Rincon was selected by the Philadelphia Phillies in the 14th round of the 2022 Major League Baseball draft. He made his professional debut that year with the Florida Complex League Phillies. He played 2023 and 2024 with the Clearwater Threshers and Jersey Shore BlueClaws and 2025 with Jersey Shore. After the 2024 and 2025 seasons, Rincon played in the Arizona Fall League.

Rincon started the 2026 season with the Reading Fighting Phils.

===Devin Saltiban===

Devin Ezekiel-Boyd Saltiban (born February 14, 2005) is an American professional baseball shortstop in the Philadelphia Phillies organization.

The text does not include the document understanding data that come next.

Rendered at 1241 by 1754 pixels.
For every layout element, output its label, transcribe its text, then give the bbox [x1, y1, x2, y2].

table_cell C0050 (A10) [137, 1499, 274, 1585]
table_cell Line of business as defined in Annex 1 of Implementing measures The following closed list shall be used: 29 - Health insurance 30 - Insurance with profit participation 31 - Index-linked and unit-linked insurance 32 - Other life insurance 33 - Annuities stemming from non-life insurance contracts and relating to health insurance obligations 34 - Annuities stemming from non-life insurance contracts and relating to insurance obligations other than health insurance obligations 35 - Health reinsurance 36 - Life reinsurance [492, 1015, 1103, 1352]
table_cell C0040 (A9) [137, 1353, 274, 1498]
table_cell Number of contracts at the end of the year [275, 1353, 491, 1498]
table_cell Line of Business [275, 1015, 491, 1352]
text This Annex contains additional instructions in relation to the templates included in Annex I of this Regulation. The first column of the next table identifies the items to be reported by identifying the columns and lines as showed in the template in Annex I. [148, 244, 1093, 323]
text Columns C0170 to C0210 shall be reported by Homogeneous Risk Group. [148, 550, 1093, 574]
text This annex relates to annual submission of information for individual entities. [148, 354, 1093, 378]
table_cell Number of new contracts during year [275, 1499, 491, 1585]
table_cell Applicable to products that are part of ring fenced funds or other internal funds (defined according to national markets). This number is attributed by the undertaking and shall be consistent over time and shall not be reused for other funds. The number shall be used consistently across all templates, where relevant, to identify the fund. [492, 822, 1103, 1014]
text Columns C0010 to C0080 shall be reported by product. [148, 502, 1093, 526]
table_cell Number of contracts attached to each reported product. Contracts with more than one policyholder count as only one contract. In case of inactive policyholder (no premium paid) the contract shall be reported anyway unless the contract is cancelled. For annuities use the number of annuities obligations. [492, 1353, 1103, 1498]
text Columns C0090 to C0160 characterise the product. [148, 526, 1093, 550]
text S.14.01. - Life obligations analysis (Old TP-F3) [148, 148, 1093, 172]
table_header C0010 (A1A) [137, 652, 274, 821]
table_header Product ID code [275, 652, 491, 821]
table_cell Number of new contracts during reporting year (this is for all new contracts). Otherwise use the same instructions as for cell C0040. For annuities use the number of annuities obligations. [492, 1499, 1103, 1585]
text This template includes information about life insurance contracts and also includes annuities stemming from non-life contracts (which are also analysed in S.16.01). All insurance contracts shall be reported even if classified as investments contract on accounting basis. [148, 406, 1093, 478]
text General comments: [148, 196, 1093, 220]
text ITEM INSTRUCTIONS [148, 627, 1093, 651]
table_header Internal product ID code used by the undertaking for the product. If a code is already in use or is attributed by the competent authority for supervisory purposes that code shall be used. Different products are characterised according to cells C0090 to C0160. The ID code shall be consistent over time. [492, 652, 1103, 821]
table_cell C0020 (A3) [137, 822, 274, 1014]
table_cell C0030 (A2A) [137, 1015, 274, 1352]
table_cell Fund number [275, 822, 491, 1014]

Saltiban attended Hilo High School in Hilo, Hawaii, where he played baseball. After graduating in 2023, he played in the MLB Draft League for the West Virginia Black Bears. Saltiban was selected by the Philadelphia Phillies with the 98th overall pick in the third round of the 2023 Major League Baseball draft. He signed for $602,000, forgoing his commitment to play college baseball at the University of Hawaiʻi.

After signing, Saltiban made his professional debut with the Florida Complex League Phillies, batting .333 with one home run over ten games. He was assigned to the Clearwater Threshers for the 2024 season and hit .237 with 17 home runs, 53 RBIs, and 22 stolen bases over 97 games and was named a Florida State League All-Star. Saltiban was assigned to the Jersey Shore BlueClaws to open the 2025 season. Saltiban missed over two months during the season due to an undisclosed injury, rehabbing with the FCL Phillies and Clearwater before returning to the BlueClaws. Over 77 games played for the season, he hit .180 with seven home runs, 26 RBIs, and 19 stolen bases. After the 2025 season, Saltiban played in the Australian Baseball League with the Adelaide Giants and batted .321 with five home runs across 36 games. In 2026, he returned to play for Jersey Shore and batted .247 with seven home runs, 54 RBIs, and 32 stolen bases over 109 games.

===Tyler Spangler===

Tyler Spangler (born October 1, 2007) is a professional baseball shortstop in the Philadelphia Phillies organization.

Spangler attended De La Salle High School. Through his first three years, he hit .376 with 16 home runs and 73 RBI in 86 games and was named Metro Player of the Year by the San Francisco Chronicle as a junior (hitting .337 that year). He did not play his senior season after suffering a back injury. He attended the MLB Draft Combine at Chase Field at the end of June 2026.

Spangler was considered a top prospect for the 2026 Major League Baseball draft. He was drafted with the 36th pick in the draft by the Philadelphia Phillies. On July 24, 2026, he signed with the Phillies for an over-slot signing bonus of $3.25 million.